AI sourcing platforms like Noon flip the model: instead of waiting for candidates to find your posting, the AI proactively identifies qualified candidates, researches their background, and initiates personalized outreach. This is especially effective for roles where the free LinkedIn post doesn't generate a strong enough applicant pool.
The multi-channel approach
The smartest recruiting teams don't rely on any single channel.
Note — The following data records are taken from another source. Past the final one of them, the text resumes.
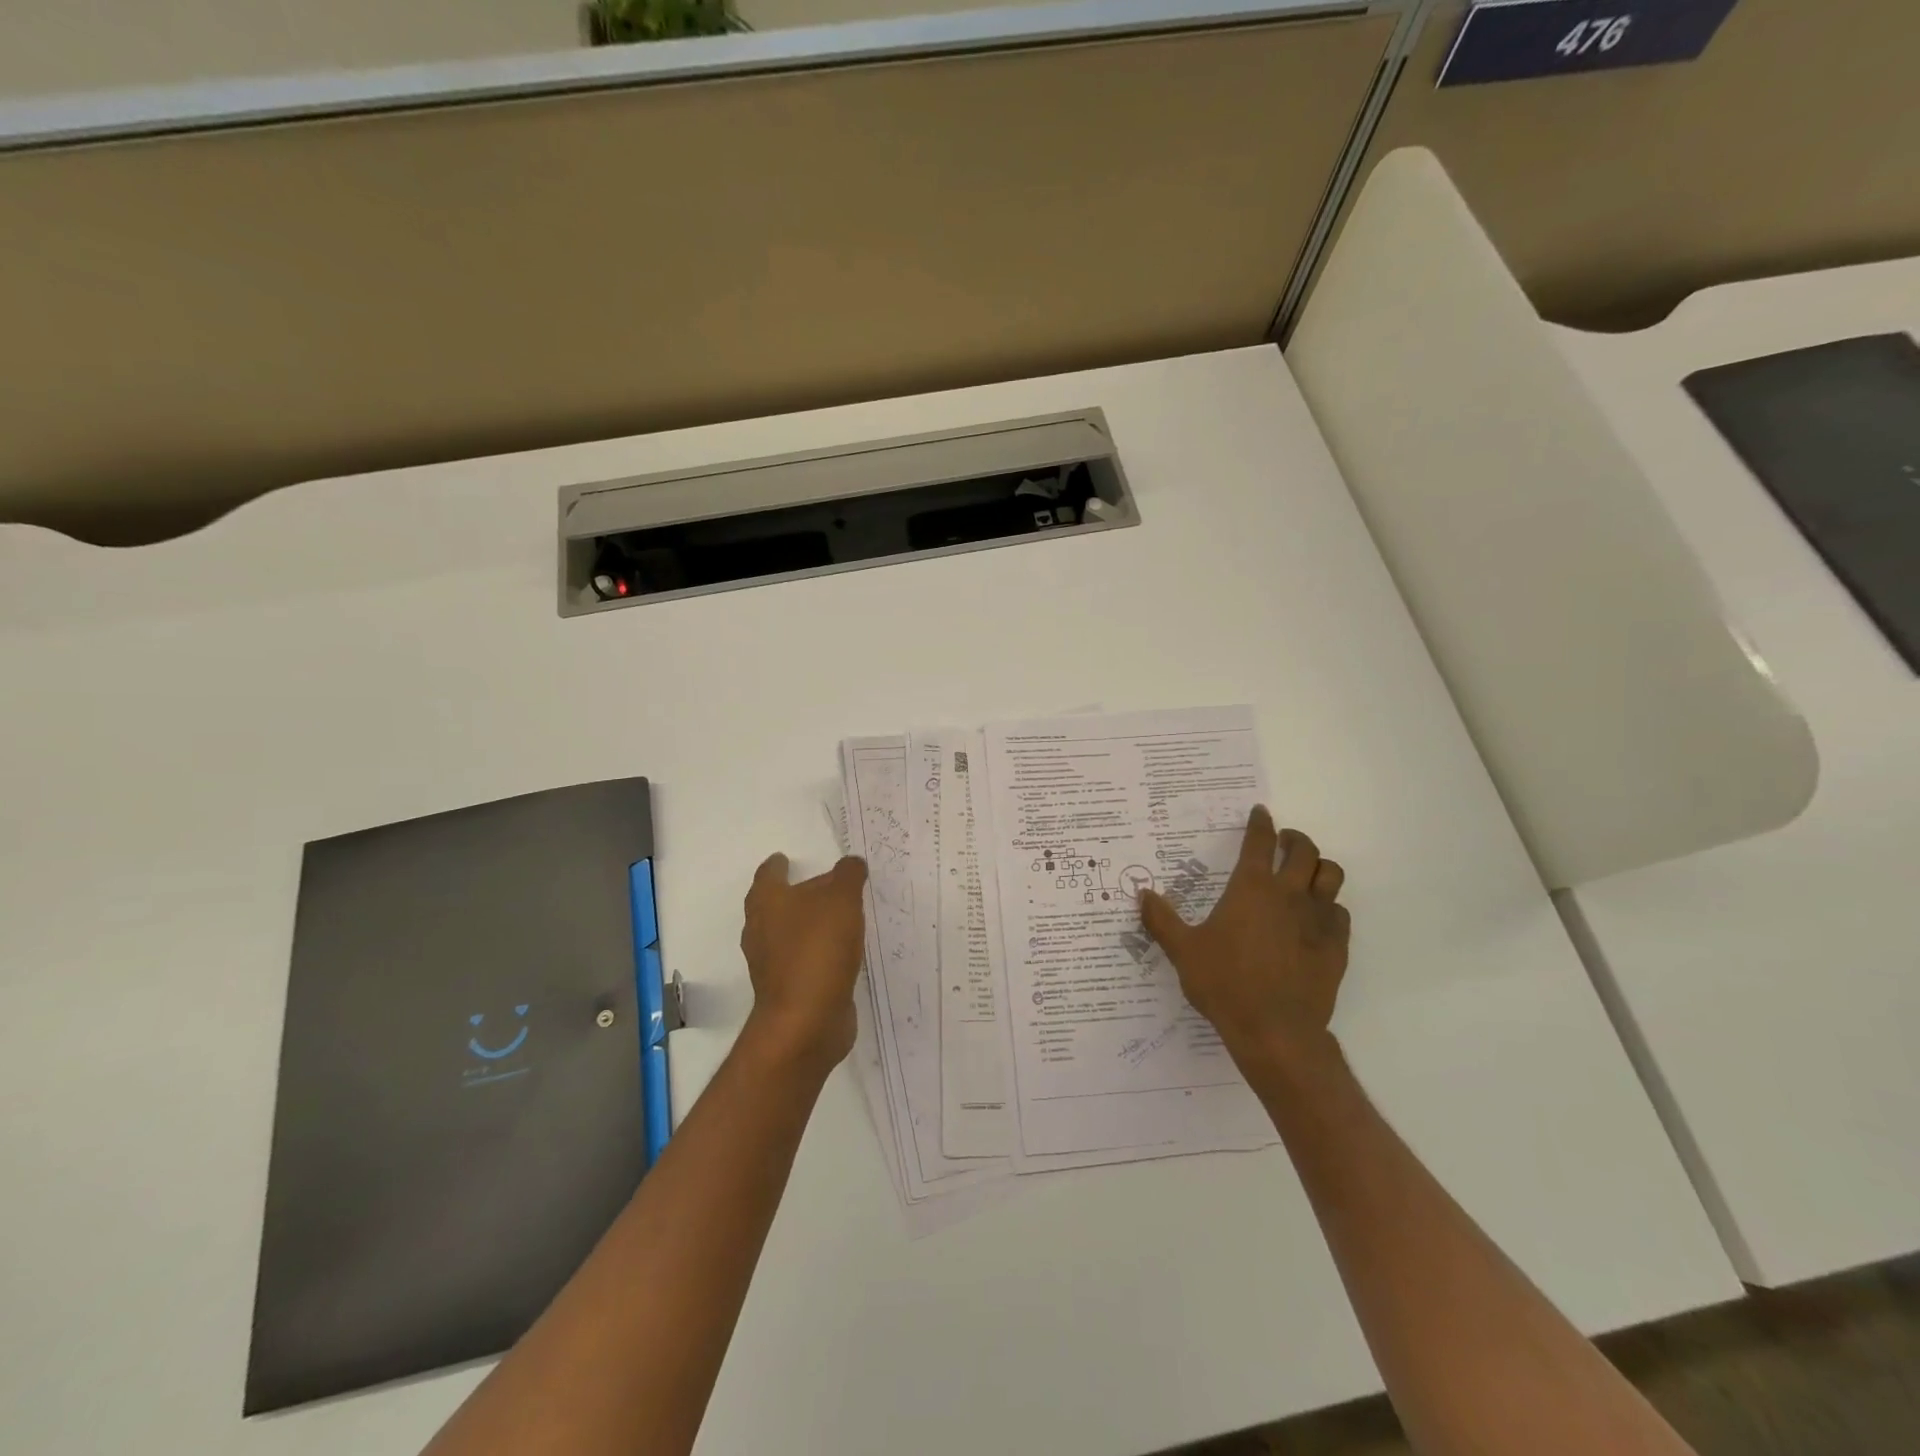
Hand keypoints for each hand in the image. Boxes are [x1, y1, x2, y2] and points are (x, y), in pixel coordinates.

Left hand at [739, 853, 867, 1071]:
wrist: (806, 1022)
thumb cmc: (818, 950)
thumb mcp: (842, 901)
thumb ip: (848, 876)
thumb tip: (850, 863)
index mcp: (767, 903)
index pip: (768, 875)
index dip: (777, 865)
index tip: (785, 859)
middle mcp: (762, 931)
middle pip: (777, 905)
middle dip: (798, 895)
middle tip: (826, 887)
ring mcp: (772, 964)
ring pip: (790, 934)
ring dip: (810, 925)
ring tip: (839, 918)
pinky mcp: (788, 990)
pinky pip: (804, 961)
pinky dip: (818, 953)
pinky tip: (841, 953)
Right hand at [1138, 806, 1349, 1070]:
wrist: (1275, 1030)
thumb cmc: (1224, 983)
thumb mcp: (1183, 951)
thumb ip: (1161, 919)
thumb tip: (1142, 894)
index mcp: (1250, 888)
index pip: (1259, 842)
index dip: (1260, 823)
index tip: (1260, 813)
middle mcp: (1288, 894)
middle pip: (1304, 850)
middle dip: (1294, 839)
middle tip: (1284, 842)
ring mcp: (1317, 920)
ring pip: (1331, 875)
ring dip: (1319, 867)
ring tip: (1305, 873)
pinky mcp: (1336, 946)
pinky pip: (1340, 913)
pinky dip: (1329, 906)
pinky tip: (1316, 918)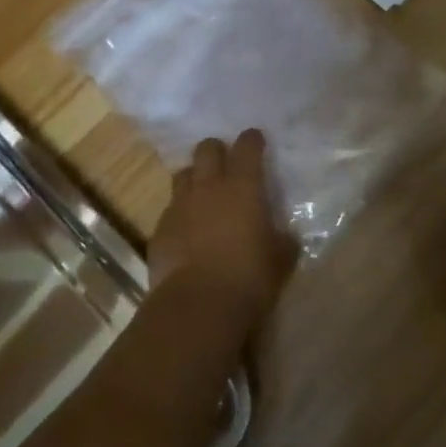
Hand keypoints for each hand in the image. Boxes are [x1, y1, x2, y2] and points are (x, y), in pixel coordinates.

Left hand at [149, 130, 296, 327]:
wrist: (197, 306)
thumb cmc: (249, 278)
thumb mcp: (280, 260)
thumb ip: (282, 240)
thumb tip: (286, 235)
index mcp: (243, 187)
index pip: (247, 147)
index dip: (252, 140)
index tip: (256, 140)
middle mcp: (208, 186)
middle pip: (207, 149)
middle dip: (217, 151)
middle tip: (226, 164)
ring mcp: (179, 205)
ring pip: (183, 174)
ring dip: (195, 178)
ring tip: (204, 194)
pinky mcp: (159, 228)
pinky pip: (170, 208)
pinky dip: (181, 212)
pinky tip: (188, 230)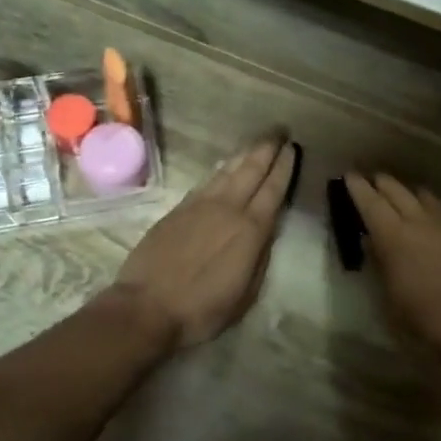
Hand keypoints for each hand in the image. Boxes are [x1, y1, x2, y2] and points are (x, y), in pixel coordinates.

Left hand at [111, 137, 296, 349]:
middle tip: (279, 130)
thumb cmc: (202, 310)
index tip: (292, 148)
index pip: (273, 190)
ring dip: (244, 154)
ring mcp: (199, 206)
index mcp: (250, 231)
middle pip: (251, 170)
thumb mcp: (245, 294)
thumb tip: (266, 233)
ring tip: (257, 142)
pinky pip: (206, 181)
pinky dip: (220, 170)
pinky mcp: (177, 210)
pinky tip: (224, 165)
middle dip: (267, 149)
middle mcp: (227, 209)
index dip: (284, 167)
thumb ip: (259, 259)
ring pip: (227, 171)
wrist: (147, 306)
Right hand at [344, 172, 440, 386]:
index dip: (357, 188)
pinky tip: (429, 219)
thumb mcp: (388, 300)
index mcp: (394, 239)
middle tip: (369, 180)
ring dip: (408, 193)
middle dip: (381, 183)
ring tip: (398, 194)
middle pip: (398, 192)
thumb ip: (379, 265)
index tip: (349, 176)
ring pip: (425, 198)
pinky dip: (430, 209)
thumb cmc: (421, 330)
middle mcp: (422, 225)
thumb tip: (372, 243)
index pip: (371, 203)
A practical multi-channel strategy:
| Channel | Cost | Best For | Candidate Type |
|---|---|---|---|
| LinkedIn free post | Free | Professional roles, network leverage | Active job seekers |
| LinkedIn promoted | $5-15/day | Broader reach, specialized roles | Active + semi-active |
| Company career page | Free (hosting cost) | Employer brand, SEO | Active + research-phase |
| Employee referrals | Referral bonus ($1-5K) | High-quality, culture-fit | Passive (via trusted connection) |
| Indeed / ZipRecruiter | Varies | Volume roles, hourly workers | Active job seekers |
| AI sourcing (Noon) | Platform fee | Specialized + passive candidates | Passive (not browsing jobs) |
| GitHub / Stack Overflow | Free-$500/mo | Technical roles | Active + passive developers |
| Niche job boards | $100-500/post | Domain-specific roles | Active in specific fields |
The free LinkedIn post is one piece. For most roles, combine 2-3 channels based on the candidate profile you're targeting.
FAQ
How many free job posts can I have on LinkedIn at once? One free job post at a time, with a limited number of free posts in a 30-day window. The exact limit varies and LinkedIn doesn't publish a fixed number. If you need multiple simultaneous postings, you'll need promoted posts or a LinkedIn Recruiter subscription.
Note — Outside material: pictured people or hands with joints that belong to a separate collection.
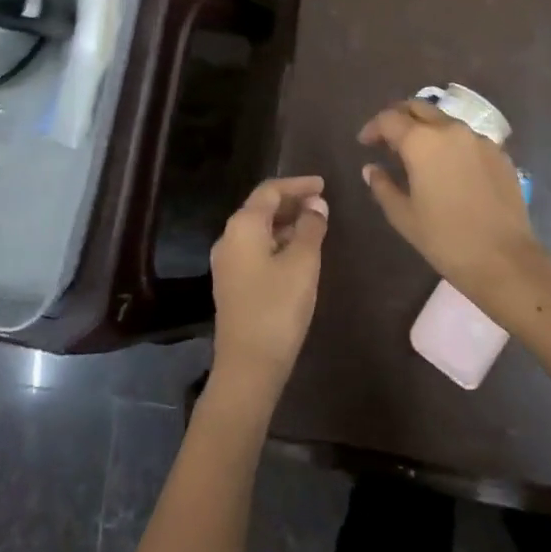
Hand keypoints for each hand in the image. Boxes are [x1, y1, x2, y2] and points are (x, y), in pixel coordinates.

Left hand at [209, 176, 328, 407]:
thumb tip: (316, 205)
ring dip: (286, 223)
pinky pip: (256, 249)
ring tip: (315, 226)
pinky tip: (297, 253)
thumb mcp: (303, 263)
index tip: (323, 184)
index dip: (298, 184)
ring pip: (259, 230)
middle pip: (261, 208)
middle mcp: (228, 237)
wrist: (248, 367)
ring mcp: (227, 262)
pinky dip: (277, 242)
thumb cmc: (277, 308)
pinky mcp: (232, 284)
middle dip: (292, 202)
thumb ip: (311, 228)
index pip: (270, 190)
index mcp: (243, 225)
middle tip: (322, 204)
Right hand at [359, 99, 538, 298]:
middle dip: (399, 118)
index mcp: (421, 141)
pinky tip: (449, 169)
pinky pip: (468, 138)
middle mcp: (450, 129)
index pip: (389, 119)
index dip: (373, 128)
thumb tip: (371, 168)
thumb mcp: (404, 216)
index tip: (365, 143)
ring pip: (445, 120)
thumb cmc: (445, 239)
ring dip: (427, 129)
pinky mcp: (500, 154)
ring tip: (419, 155)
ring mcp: (479, 139)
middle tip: (389, 140)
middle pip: (418, 107)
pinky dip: (451, 144)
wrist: (505, 260)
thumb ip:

Do free job posts actually work? Yes, but with limitations. They work best for roles where your existing network has relevant connections, for companies with strong LinkedIn employer brand presence, and for professional roles in common functions. They're less effective for highly specialized roles, passive candidates, or when you need high applicant volume.
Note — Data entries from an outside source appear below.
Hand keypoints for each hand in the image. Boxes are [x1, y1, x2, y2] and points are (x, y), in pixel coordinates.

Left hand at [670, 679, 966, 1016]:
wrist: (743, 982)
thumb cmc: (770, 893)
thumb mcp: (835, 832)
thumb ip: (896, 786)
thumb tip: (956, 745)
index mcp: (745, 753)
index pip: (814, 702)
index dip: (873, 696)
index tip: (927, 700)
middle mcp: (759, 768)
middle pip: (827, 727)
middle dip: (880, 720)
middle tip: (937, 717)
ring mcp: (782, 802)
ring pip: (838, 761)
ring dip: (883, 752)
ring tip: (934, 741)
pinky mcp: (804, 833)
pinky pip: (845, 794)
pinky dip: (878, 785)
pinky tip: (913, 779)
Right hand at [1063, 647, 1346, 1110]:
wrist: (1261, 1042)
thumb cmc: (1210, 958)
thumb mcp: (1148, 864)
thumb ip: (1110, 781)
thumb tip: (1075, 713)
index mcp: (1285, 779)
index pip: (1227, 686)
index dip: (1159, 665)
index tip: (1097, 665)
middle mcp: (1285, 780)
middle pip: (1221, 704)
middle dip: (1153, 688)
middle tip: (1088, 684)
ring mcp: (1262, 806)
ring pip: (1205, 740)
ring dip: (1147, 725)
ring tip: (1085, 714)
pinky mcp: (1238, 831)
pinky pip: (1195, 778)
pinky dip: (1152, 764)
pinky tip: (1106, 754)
Should I include salary in a free LinkedIn post? Yes — always. Posts with salary ranges get 44% more applications. Many states legally require it. And it saves time by filtering candidates whose expectations don't match your range. Even if your state doesn't require it, include it.
How does LinkedIn's free post compare to AI sourcing? They serve different purposes. LinkedIn free posts are inbound — you post and wait for candidates to apply. AI sourcing (like Noon) is outbound — it proactively finds and contacts qualified candidates. The best strategy uses both: free posts capture active seekers while AI sourcing reaches the passive majority.